Por meio da Rede de Hidrogênio de Minas Gerais, apoiada pela Fundação de Amparo à Pesquisa do Estado de Minas Gerais (Fapemig) — vinculada à Secretaria de Estado de Desenvolvimento Econômico (Sede-MG) — o estado já investiu cerca de R$ 1,3 milhão em pesquisas voltadas ao tema.

A coordenadora geral da Rede, professora Renata Moreira, da Universidade Federal de Viçosa (UFV), destacou o impacto da iniciativa na formação de novos profissionais. “Gostaria de ressaltar especialmente os recursos destinados às bolsas. Eles promovem a formação de recursos humanos de altíssimo nível”, afirmou.
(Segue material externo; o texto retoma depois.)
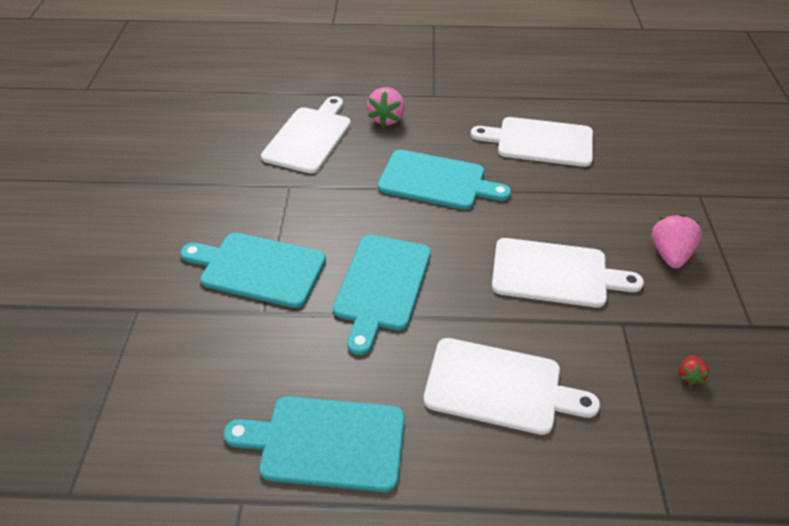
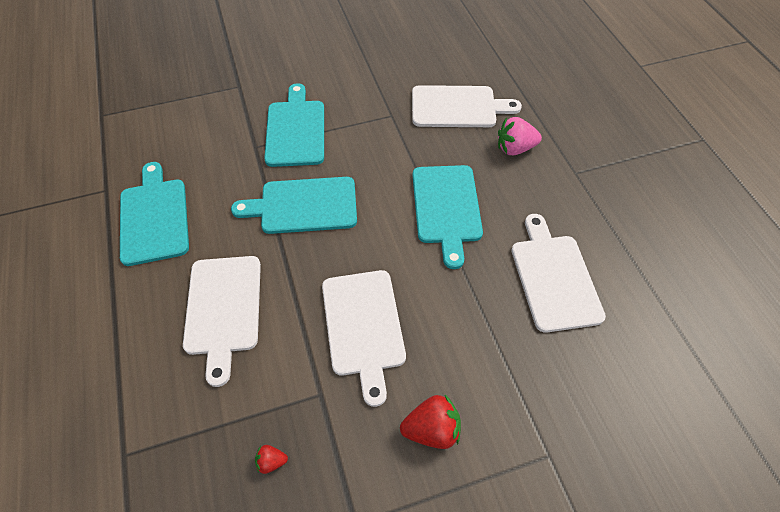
camera: 70 degrees right, 10 degrees up
pink strawberry [652,214,702,268] -> red strawberry [400,395,461,449]

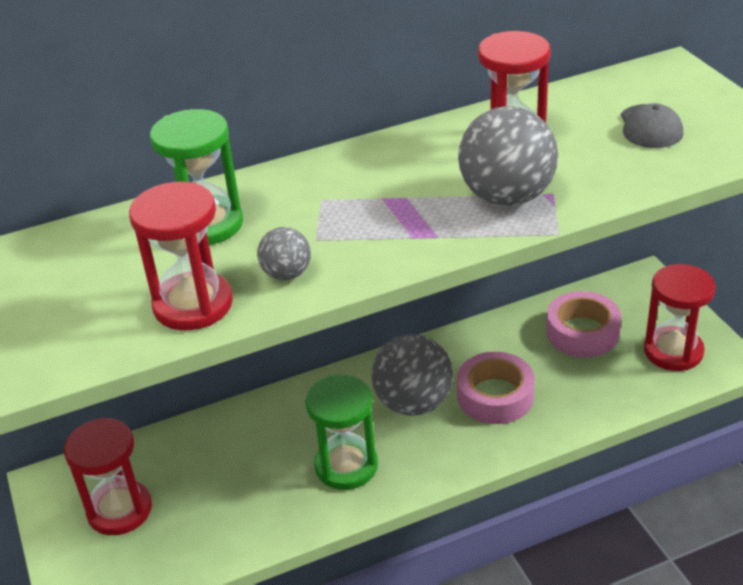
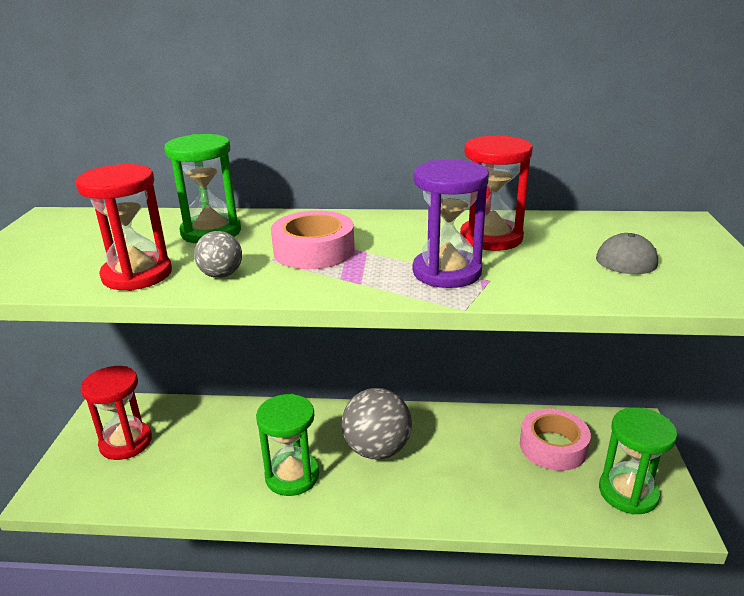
camera: 25 degrees right, 10 degrees down
pink tape [457,352,535,424] -> pink tape moved to [271,211,355,269]
grey ball [458,106,558,206] -> purple hourglass [413,159,489,288]
red hourglass [644,264,716,371] -> green hourglass [599,407,677,514]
Além da UFV, participam da Rede as universidades federais de Minas Gerais (UFMG), de Itajubá (Unifei), de Ouro Preto (Ufop), de São João del-Rei (UFSJ), dos Vales do Jequitinhonha e Mucuri (UFVJM), o Cefet-MG e três instituições internacionais parceiras.

Segundo a secretária de Estado de Desenvolvimento Econômico, Mila Corrêa da Costa, a iniciativa reforça o papel do estado na agenda climática. “Minas foi o primeiro da América Latina a aderir ao Race to Zero e assumiu a meta de reduzir em 30% as emissões de CO₂ até 2030. Esse projeto é parte de um desenvolvimento econômico responsável e sustentável.”